If you wanted to, you could narrow your search further and search for all red Hondas sold to a specific dealer. To do this you would create another filter to search for red Hondas and another one to identify the dealer’s name. To find out more about how to do this, see Creating Multiple Filter Conditions.

What is a Filter Condition?

For each filter, you must define a condition that must be met to produce the results you want. This is what’s known as a filter condition. Depending on your needs, you can have one or more filter conditions. For example, if you want to search for all red cars, you would need one filter condition. If you wanted to search for all red Honda cars sold by a specific salesmen, you would need to include three filter conditions: one for color, one for make, and one for salesman.

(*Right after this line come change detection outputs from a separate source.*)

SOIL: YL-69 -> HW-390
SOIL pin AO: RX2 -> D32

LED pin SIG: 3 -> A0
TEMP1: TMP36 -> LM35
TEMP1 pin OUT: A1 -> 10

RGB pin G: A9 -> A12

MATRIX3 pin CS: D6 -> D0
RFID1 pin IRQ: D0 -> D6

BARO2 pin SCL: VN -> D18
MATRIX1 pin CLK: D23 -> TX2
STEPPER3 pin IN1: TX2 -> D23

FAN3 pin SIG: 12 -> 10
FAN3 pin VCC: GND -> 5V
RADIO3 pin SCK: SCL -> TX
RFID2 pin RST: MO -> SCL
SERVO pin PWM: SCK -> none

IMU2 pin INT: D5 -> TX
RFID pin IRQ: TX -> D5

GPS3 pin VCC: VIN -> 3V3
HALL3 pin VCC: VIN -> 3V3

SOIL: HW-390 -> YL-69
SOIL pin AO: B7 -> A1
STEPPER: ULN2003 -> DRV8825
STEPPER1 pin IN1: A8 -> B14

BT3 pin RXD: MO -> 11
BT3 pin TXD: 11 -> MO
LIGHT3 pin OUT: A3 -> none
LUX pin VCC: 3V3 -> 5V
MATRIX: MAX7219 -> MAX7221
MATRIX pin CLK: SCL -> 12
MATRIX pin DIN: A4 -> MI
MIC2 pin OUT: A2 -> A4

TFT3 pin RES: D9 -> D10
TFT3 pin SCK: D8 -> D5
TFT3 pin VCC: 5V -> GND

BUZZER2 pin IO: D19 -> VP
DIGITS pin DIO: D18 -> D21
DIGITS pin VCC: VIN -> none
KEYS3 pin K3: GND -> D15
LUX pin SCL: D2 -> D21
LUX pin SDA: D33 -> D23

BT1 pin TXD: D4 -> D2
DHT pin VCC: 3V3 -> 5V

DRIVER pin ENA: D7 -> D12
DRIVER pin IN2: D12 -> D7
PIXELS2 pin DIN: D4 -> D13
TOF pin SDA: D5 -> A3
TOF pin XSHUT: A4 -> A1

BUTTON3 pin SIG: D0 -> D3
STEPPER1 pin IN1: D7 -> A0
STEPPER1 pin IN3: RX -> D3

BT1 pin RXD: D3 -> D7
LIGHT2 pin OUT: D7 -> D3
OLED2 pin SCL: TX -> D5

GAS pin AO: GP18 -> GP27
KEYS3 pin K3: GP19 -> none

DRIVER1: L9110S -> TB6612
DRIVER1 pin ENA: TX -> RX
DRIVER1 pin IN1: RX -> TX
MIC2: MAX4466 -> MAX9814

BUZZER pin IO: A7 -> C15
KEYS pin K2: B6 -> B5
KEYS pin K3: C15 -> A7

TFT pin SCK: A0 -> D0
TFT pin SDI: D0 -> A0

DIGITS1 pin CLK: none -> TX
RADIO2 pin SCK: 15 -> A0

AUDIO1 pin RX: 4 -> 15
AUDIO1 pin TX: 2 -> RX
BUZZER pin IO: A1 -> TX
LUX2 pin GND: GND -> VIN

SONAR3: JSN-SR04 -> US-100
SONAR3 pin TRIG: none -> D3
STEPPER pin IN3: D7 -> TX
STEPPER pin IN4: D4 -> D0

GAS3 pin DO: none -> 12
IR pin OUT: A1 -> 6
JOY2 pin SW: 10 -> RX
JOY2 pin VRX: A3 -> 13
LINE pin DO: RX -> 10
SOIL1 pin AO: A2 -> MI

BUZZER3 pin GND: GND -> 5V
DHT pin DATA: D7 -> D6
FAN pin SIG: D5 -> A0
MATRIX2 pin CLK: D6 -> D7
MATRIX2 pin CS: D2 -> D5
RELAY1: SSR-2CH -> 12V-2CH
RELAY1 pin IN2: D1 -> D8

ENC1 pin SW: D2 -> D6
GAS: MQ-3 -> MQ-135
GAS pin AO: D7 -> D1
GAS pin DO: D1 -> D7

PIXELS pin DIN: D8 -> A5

The filter condition consists of the following parts:

  • Data Item  This is the fundamental part of the filter condition, the subject of the filter comparison. The data item you choose will affect the other parts of the filter condition. Some examples are Car Make, Car Model, Car Color, etc.
  • Is (Not)  This is an operator (either Is or Is Not) which determines whether the filter condition is true or not
  • Relationship  This describes how a data item compares to the value you specify in this filter condition by using comparison operators, such as Like, Equal To, or In the List.
  • Value  The value is what the data item will be compared against. For example, the data item Car Make could be compared against the value Honda.
  • At Runtime  (Optional) Determines whether a user supplies filter condition values when the Request is run. For example, you may want to give the user the flexibility of entering a specific value such as red or blue instead of limiting the filter condition to one particular color.